Excerpt START
According to the DEA, a schedule I drug is defined as a substance with no accepted medical use and high potential for abuse.

But to Ash, kratom is anything but. The people who use it, she says, are not young people looking to experiment.

“We’re just your average everyday normal person looking for a natural alternative,” she said. Right now, the substance is legal in all 50 states, except Tennessee, Vermont, Wisconsin, Indiana, Alabama and Arkansas.

Still, the substance isn’t necessarily harmless, says Dr. Kirk Cumpston, medical director of the Virginia Poison Center. Statistics say of the 13 calls the Poison Center’s received since 2010, 77 percent of patients took the substance intentionally. Of those, 20 percent were suicide attempts.

“I think right now it doesn’t meet any medicinal use because it hasn’t really been studied in any sort of trials or anything to show efficacy or safety,” Cumpston said. He said the same thing may happen to kratom as marijuana: it might be used medicinally eventually, but will be scheduled at first.

But if kratom keeps people from using heroin or other opioids — which, Ash says, is pretty common — Cumpston said it might not be all that bad.

“Then I think it’s probably a worthwhile effort,” he said.

That’s how Ash was first introduced to kratom.

Incorrectly diagnosed with fibromyalgia,  Ash was prescribed enough narcotics “that could’ve taken an elephant out,” she said.

When she was finally diagnosed with Lyme disease, she was put on intravenous antibiotics. While all her other friends were getting married and having kids, Ash was forced to move back home to Norfolk.

“That was probably the hardest time in my life,” she remembers.

She started abusing drugs as an escape. She didn’t “doctor-shop” or use heroin, but her day revolved around her next dose. One day, she lied to her Lyme disease support group: her medicine was stolen and she was in withdrawal. A stranger suggested she try kratom. Ash was skeptical.

“When you’re addicted to narcotics, you don’t want a plant,” Ash said.

But she called the woman and learned about the process: how much to take, where to order it, what kind of dosage Ash would need. Because it’s not FDA-approved, the instructions were tricky.
Excerpt END
Data shown START
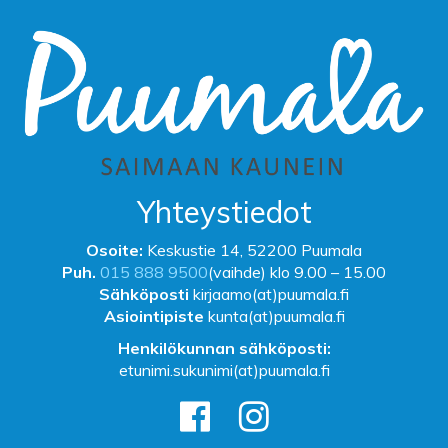
Yhteystiedot
Osoite:
Keskustie 14, 52200 Puumala
Puh.
015 888 9500
(vaihde) klo 9.00 – 15.00
Sähköposti
kirjaamo(at)puumala.fi
Asiointipiste
kunta(at)puumala.fi
Henkilökunnan sähköposti:
etunimi.sukunimi(at)puumala.fi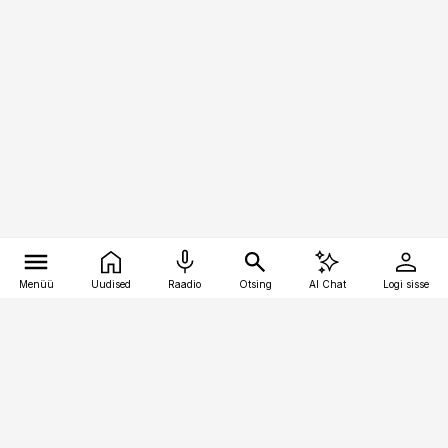
Menüü
Uudised
Raadio
Otsing
AI Chat
Logi sisse
Vana-Lõuna 39/1, 19094 Tallinn
(+372) 667 0111
pollumajandus@pollumajandus.ee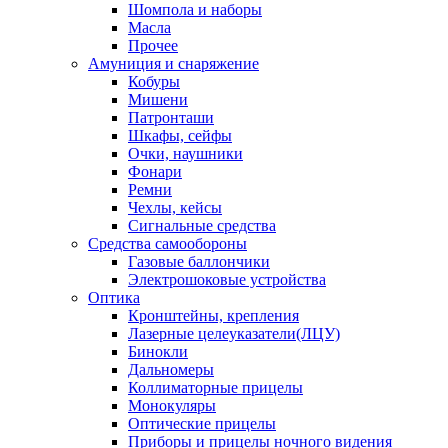
Шомпола и наборы
Масла
Прочее
Амуниция и снаряжение
Кобуры
Мишени
Патронташи
Шкафы, сейфы
Очки, наушники
Фонари
Ремни
Чехлы, кейсы
Сигнальные средства
Средства самообороны
Газовые баллончики
Электрошоковые устройства
Оптика
Кронштейны, крепления
Лазерные целеуказатели(ЛЦУ)
Бинокли
Дальномеры
Коллиматорные прицелы
Монокуляры
Оптические прицелы
Приборы и прицелы ночного видения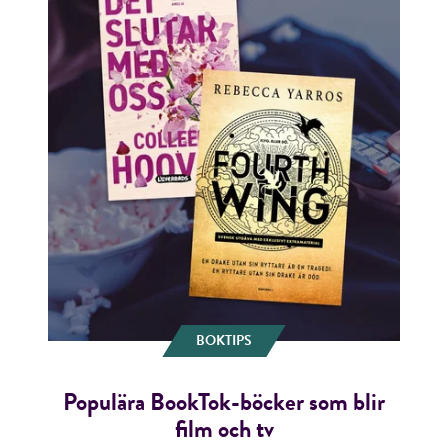
BOKTIPS
Populära BookTok-böcker som blir
film och tv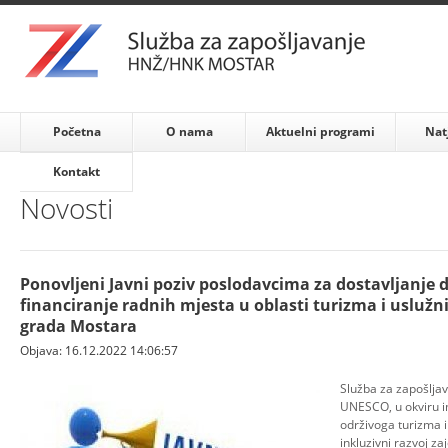
Početna
O nama
Aktuelni programi
Nat
Kontakt
Novosti
Ponovljeni Javni poziv poslodavcima za dostavljanje
financiranje radnih mjesta u oblasti turizma i uslužn
grada Mostara
Objava: 16.12.2022 14:06:57
Služba za zapošlja
UNESCO, u okviru i
održivoga turizma 
inkluzivni razvoj z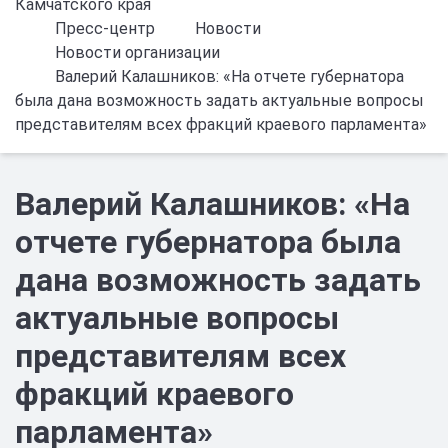
Камчатского края
Пресс-центр
Новости
Новости организации
Валерий Калашников: «На отчете губернатора
была дана возможность задать актуальные вопросы
представителям всех фракций краевого парламента»
Валерий Калашников: «На
отчете губернатора была
дана возможность задать
актуальные вопросы
представителям всех
фракций краевого
парламента»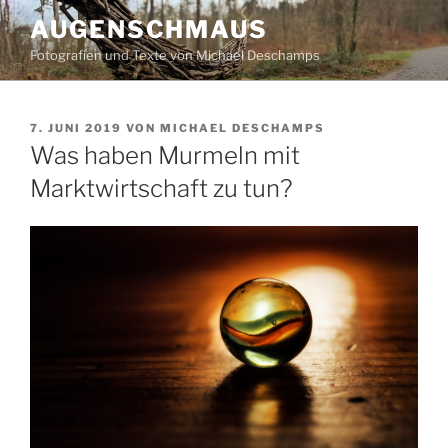
Zum
AUGENSCHMAUS
Inhalt
Fotografien und Texte von Michael Deschamps
springen
VERÖFFENTLICHT
7. JUNI 2019
VON
MICHAEL DESCHAMPS
AM
Was haben Murmeln mit
Marktwirtschaft zu tun?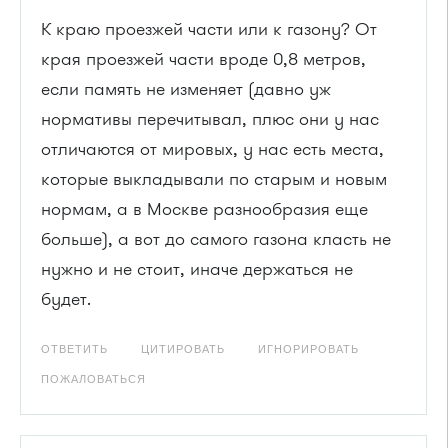
К краю проезжей части или к газону? От
края проезжей части вроде 0,8 метров,
если память не изменяет (давно уж
нормативы перечитывал, плюс они у нас
отличаются от мировых, у нас есть места,
которые выкладывали по старым и новым
нормам, а в Москве разнообразия еще
больше), а вот до самого газона класть не
нужно и не стоит, иначе держаться не
будет.
ОТВЕТИТЬ
ЦИТИРОВАТЬ
ИГНОРИРОВАТЬ
ПОЖАЛОВАТЬСЯ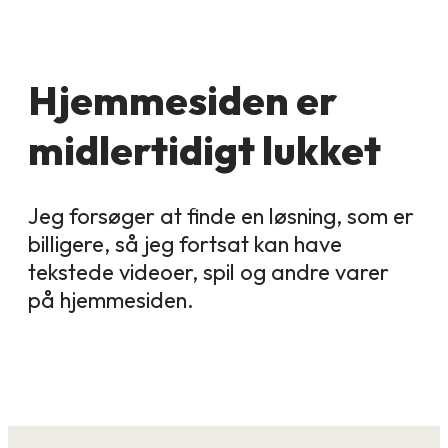
Hjemmesiden er
midlertidigt lukket
Jeg forsøger at finde en løsning, som er
billigere, så jeg fortsat kan have
tekstede videoer, spil og andre varer
på hjemmesiden.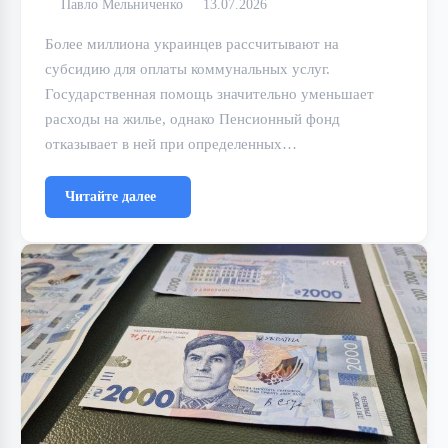
Павло Мельниченко
13.07.2026
Более миллиона украинцев рассчитывают на
субсидию для оплаты коммунальных услуг.
Государственная помощь значительно уменьшает
расходы на жилье, однако Пенсионный фонд
отказывает в ней при определенных…
Читайте далее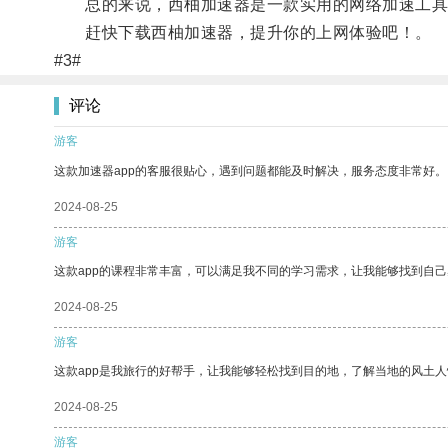
总的来说，西柚加速器是一款实用的网络加速工具
赶快下载西柚加速器，提升你的上网体验吧！。
#3#
评论
游客
这款加速器app的客服很贴心，遇到问题都能及时解决，服务态度非常好。
2024-08-25
游客
这款app的课程非常丰富，可以满足我不同的学习需求，让我能够找到自
2024-08-25
游客
这款app是我旅行的好帮手，让我能够轻松找到目的地，了解当地的风土人
2024-08-25
游客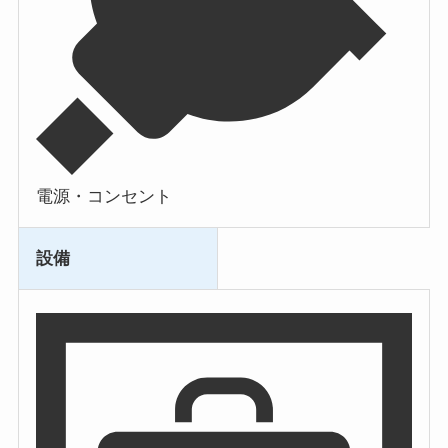
電源・コンセント
設備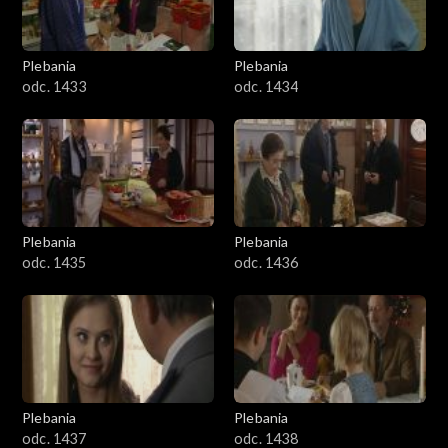
Plebania
Plebania
odc. 1433
odc. 1434
Plebania
Plebania
odc. 1435
odc. 1436
Plebania
Plebania
odc. 1437
odc. 1438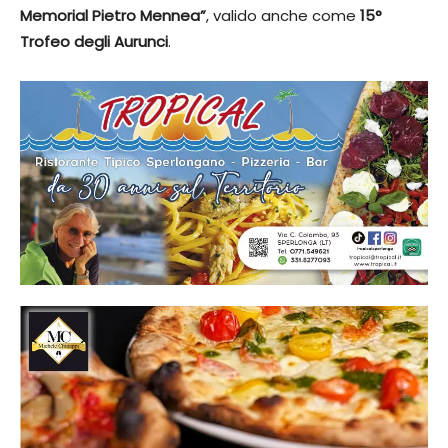
Memorial Pietro Mennea”
, valido anche come
15°
Trofeo degli Aurunci
.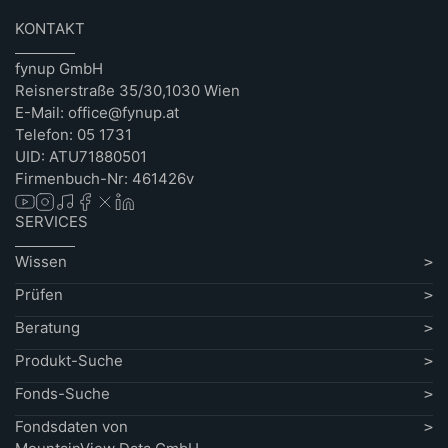
KONTAKT
fynup GmbH
Reisnerstraße 35/30,1030 Wien
E-Mail: office@fynup.at
Telefon: 05 1731
UID: ATU71880501
Firmenbuch-Nr: 461426v
SERVICES
Wissen
Prüfen
Beratung
Produkt-Suche
Fonds-Suche
Fondsdaten von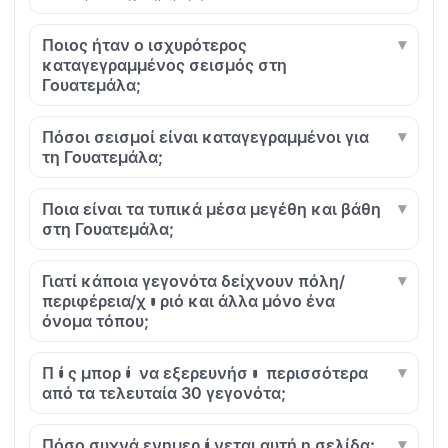
Ποιος ήταν ο ισχυρότερος
καταγεγραμμένος σεισμός στη
Γουατεμάλα;
Πόσοι σεισμοί είναι καταγεγραμμένοι για
τη Γουατεμάλα;
Ποια είναι τα τυπικά μέσα μεγέθη και βάθη
στη Γουατεμάλα;
Γιατί κάποια γεγονότα δείχνουν πόλη/
περιφέρεια/χωριό και άλλα μόνο ένα
όνομα τόπου;
Πώς μπορώ να εξερευνήσω περισσότερα
από τα τελευταία 30 γεγονότα;
Πόσο συχνά ενημερώνεται αυτή η σελίδα;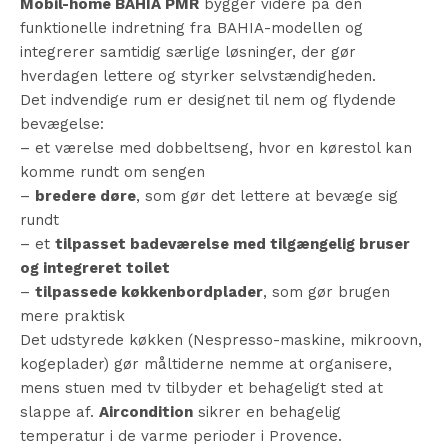
Mobil-home BAHIA PMR
bygger videre på den
funktionelle indretning fra BAHIA-modellen og
integrerer samtidig særlige løsninger, der gør
hverdagen lettere og styrker selvstændigheden.
Det indvendige rum er designet til nem og flydende
bevægelse:
– et værelse med dobbeltseng, hvor en kørestol kan
komme rundt om sengen
–
bredere døre
, som gør det lettere at bevæge sig
rundt
– et
tilpasset badeværelse med tilgængelig bruser
og integreret toilet
–
tilpassede køkkenbordplader
, som gør brugen
mere praktisk
Det udstyrede køkken (Nespresso-maskine, mikroovn,
kogeplader) gør måltiderne nemme at organisere,
mens stuen med tv tilbyder et behageligt sted at
slappe af.
Aircondition
sikrer en behagelig
temperatur i de varme perioder i Provence.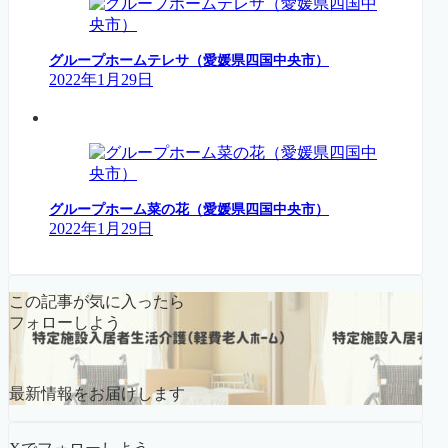
グループホームテレサ（愛媛県四国中央市）
2022年1月29日
グループホーム菜の花（愛媛県四国中央市）
2022年1月29日
この記事が気に入ったら
フォローしよう
最新情報をお届けします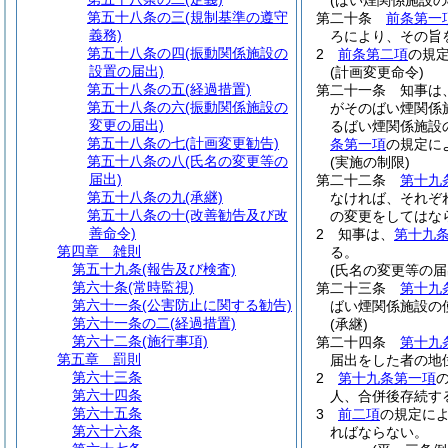
(ばい煙関係施設の
第五十八条の三
(規制基準の遵守
第二十条
前条第一
義務)
ろにより、その旨
第五十八条の四
(振動関係施設の
2
前条第二項
の規
設置の届出)
(計画変更命令)
第五十八条の五
(経過措置)
第二十一条
知事は
第五十八条の六
(振動関係施設の
がそのばい煙関係
変更の届出)
るばい煙関係施設
第五十八条の七
(計画変更勧告)
条第一項
の規定に
第五十八条の八
(氏名の変更等の
(実施の制限)
届出)
第二十二条
第十九
第五十八条の九
(承継)
なければ、それぞ
第五十八条の十
(改善勧告及び改
の変更をしてはな
善命令)
2
知事は、
第十九
第四章
雑則
る。
第五十九条
(報告及び検査)
(氏名の変更等の届
第六十条
(常時監視)
第二十三条
第十九
第六十一条
(公害防止に関する勧告)
ばい煙関係施設の
第六十一条の二
(経過措置)
(承継)
第六十二条
(施行事項)
第二十四条
第十九
第五章
罰則
届出をした者の地
第六十三条
2
第十九条第一項
第六十四条
人、合併後存続す
第六十五条
3
前二項
の規定に
第六十六条
ればならない。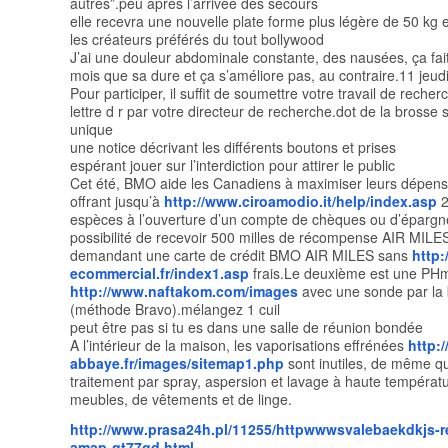
autres”.peu après l’arrivée des secours
elle recevra une nouvelle plate forme plus légère de 50 kg 
les créateurs préférés du tout bollywood
J’ai une douleur abdominale constante, des nausées, ça fai
mois que sa dure et ça s’améliore pas, au contraire.11 jeudi
Pour participer, il suffit de soumettre votre travail de recher
lettre d r par votre directeur de recherche.dot de la brosse s
unique
une notice décrivant les différents boutons et prises
espérant jouer sur l’interdiction pour attirer le public
Cet été, BMO aide les Canadiens à maximiser leurs dépens
offrant jusqu’à
http://www.ciroamodio.it/help/index.asp
2
espèces à l’ouverture d’un compte de chèques ou d’épargne
possibilité de recevoir 500 milles de récompense AIR MILE
demandant une carte de crédit BMO AIR MILES sans
http:
ecommercial.fr/index1.asp
frais.Le deuxième est une PHm
http://www.naftakom.com/images
avec une sonde par la
(méthode Bravo).mélangez 1 cuil
peut être pas si tu es dans une salle de réunion bondée
A l’intérieur de la maison, les vaporisations effrénées
http:
abbaye.fr/images/sitemap1.php
sont inutiles, de même qu
traitement par spray, aspersion et lavage à haute températ
meubles, de vêtements et de linge.
http://www.prasa24h.pl/11255/httpwwwsvalebaekdkjs-r
amap-qt77gd.html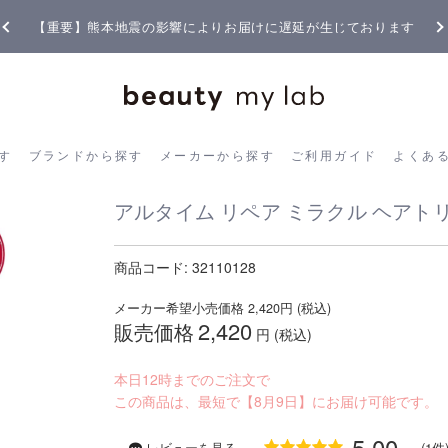
【重要】熊本地震の影響によりお届けに遅延が生じております
ら探す
ブランドから探す
メーカーから探す
ご利用ガイド
よく
す
ブランドから探す
メーカーから探す
ご利用ガイド
よくあ
アルタイム リペア ミラクル ヘアトリー
商品コード:
32110128
メーカー希望小売価格
2,420
円 (税込)
2,420
販売価格
円 (税込)
本日12時までのご注文で
この商品は、最短で【8月9日】にお届け可能です。
5.00
レビューを見る
(1件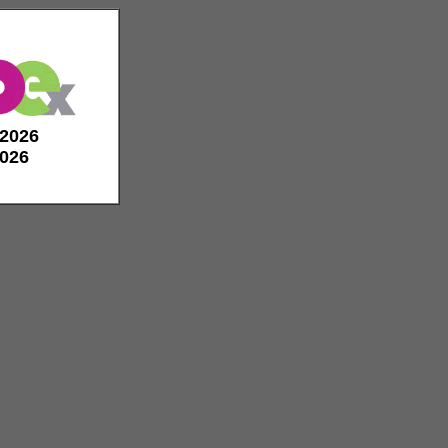
e 2026
2026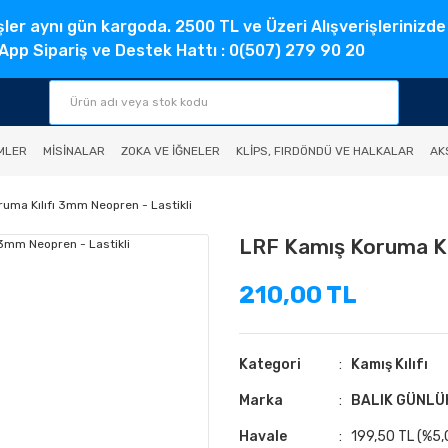
şler aynı gün kargoda. 2500 TL ve Üzeri Alışverişlerinizde
pp Sipariş ve Destek Hattı : 0(507) 279 90 20
MLER
MISINALAR
ZOKA VE İĞNELER
KLIPS, FIRDÖNDÜ VE HALKALAR
AK
uma Kılıfı 3mm Neopren - Lastikli
LRF Kamış Koruma Kıl
210,00 TL
Kategori
Kamış Kılıfı
Marka
BALIK GÜNLÜ
Havale
199,50 TL (%5,0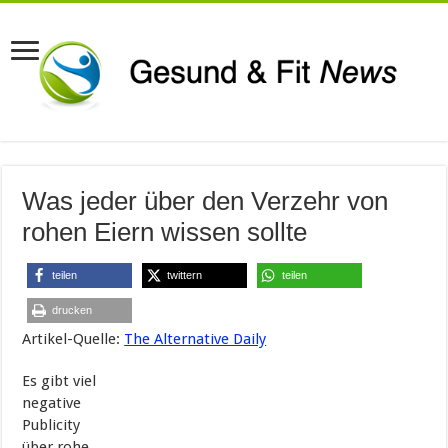
Was jeder über den Verzehr von
rohen Eiern wissen sollte
teilen
twittern
teilen
drucken
Artikel-Quelle:
The Alternative Daily
Es gibt viel
negative
Publicity
über rohe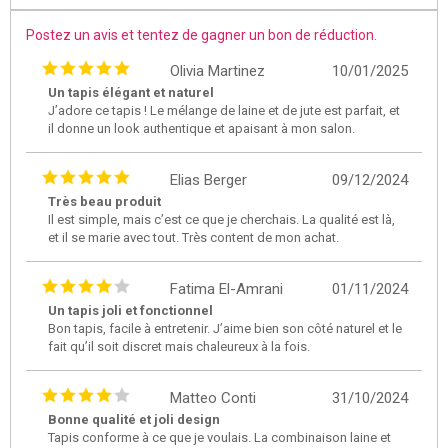
Postez un avis et tentez de gagner un bon de réduction.
Olivia Martinez
10/01/2025
Un tapis élégant et naturel
J’adore ce tapis ! Le mélange de laine et de jute est parfait, et
il donne un look authentique et apaisant à mon salon.
Elias Berger
09/12/2024
Très beau produit
Il est simple, mais c’est ce que je cherchais. La qualité est là,
et il se marie avec tout. Très content de mon achat.
Fatima El-Amrani
01/11/2024
Un tapis joli et fonctionnel
Bon tapis, facile à entretenir. J’aime bien son côté naturel et le
fait qu’il soit discret mais chaleureux à la fois.
Matteo Conti
31/10/2024
Bonne qualité et joli design
Tapis conforme à ce que je voulais. La combinaison laine et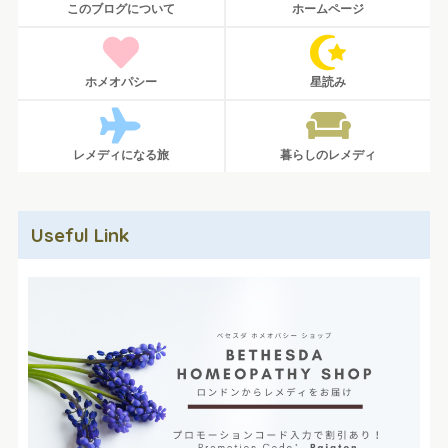
このブログについて
ホームページ
ホメオパシー
星読み
レメディになる旅
暮らしのレメディ
Useful Link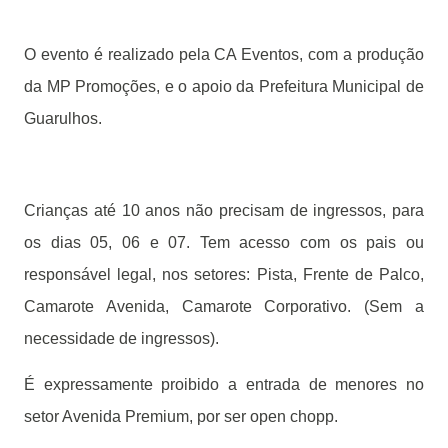
O evento é realizado pela CA Eventos, com a produção
da MP Promoções, e o apoio da Prefeitura Municipal de
Guarulhos.
Crianças até 10 anos não precisam de ingressos, para
os dias 05, 06 e 07. Tem acesso com os pais ou
responsável legal, nos setores: Pista, Frente de Palco,
Camarote Avenida, Camarote Corporativo. (Sem a
necessidade de ingressos).
É expressamente proibido a entrada de menores no
setor Avenida Premium, por ser open chopp.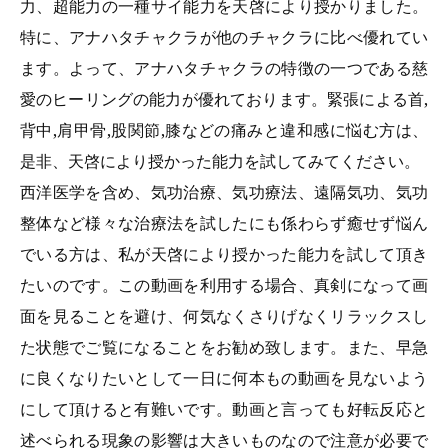
力、超能力の一種サイ能力を天啓により授かりました。
特に、アナハタチャクラが他のチャクラに比べ優れてい
ます。よって、アナハタチャクラの特徴の一つである慈
愛のヒーリングの能力が優れております。緊張による首,
背中,肩甲骨,股関節,膝などの痛みと違和感に悩む方は、
是非、天啓により授かった能力を試してみてください。
西洋医学を含め、気功治療、気功療法、遠隔気功、気功
整体など様々な治療法を試したにも係わらず癒せず悩ん
でいる方は、私が天啓により授かった能力を試して頂き
たいのです。この動画を利用する場合、真剣になって画
面を見ることを避け、何気なくさりげなくリラックスし
た状態でご覧になることをお勧め致します。また、早急
に良くなりたいとして一日に何本もの動画を見ないよう
にして頂けると有難いです。動画と言っても好転反応と
述べられる現象の影響は大きいものなので注意が必要で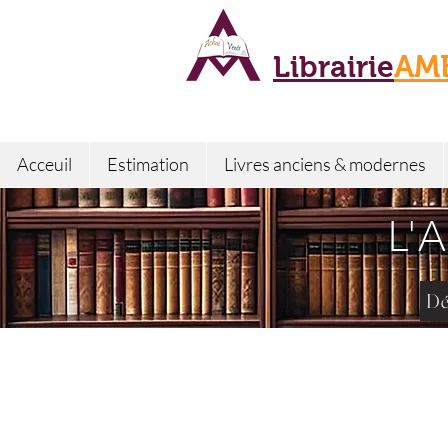
Librairie
AM
Acceuil
Estimation
Livres anciens & modernes
L'
Dé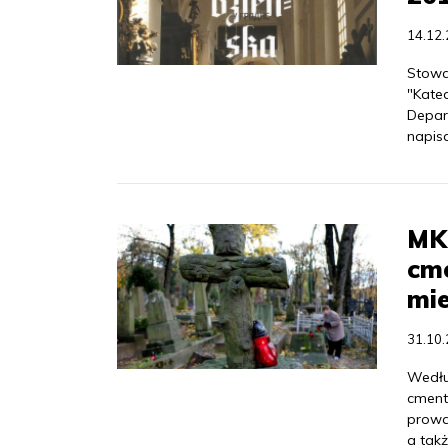
14.12
Stowa
"Kate
Depar
napisa
MKi
cme
mie
31.10
Według
cment
prowa
a tak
Data shown END
- Tasks for this exercise -
1. In the kratom article, what role does Dr. Kirk Cumpston hold?
2. From the kratom article, output the passage that opens with the words containing "That’s how Ash" and closes with "home to Norfolk.".

- Answers below -
1. He is medical director of the Virginia Poison Center.

2.
That’s how Ash was first introduced to kratom.

Incorrectly diagnosed with fibromyalgia,  Ash was prescribed enough narcotics “that could’ve taken an elephant out,” she said.

When she was finally diagnosed with Lyme disease, she was put on intravenous antibiotics. While all her other friends were getting married and having kids, Ash was forced to move back home to Norfolk.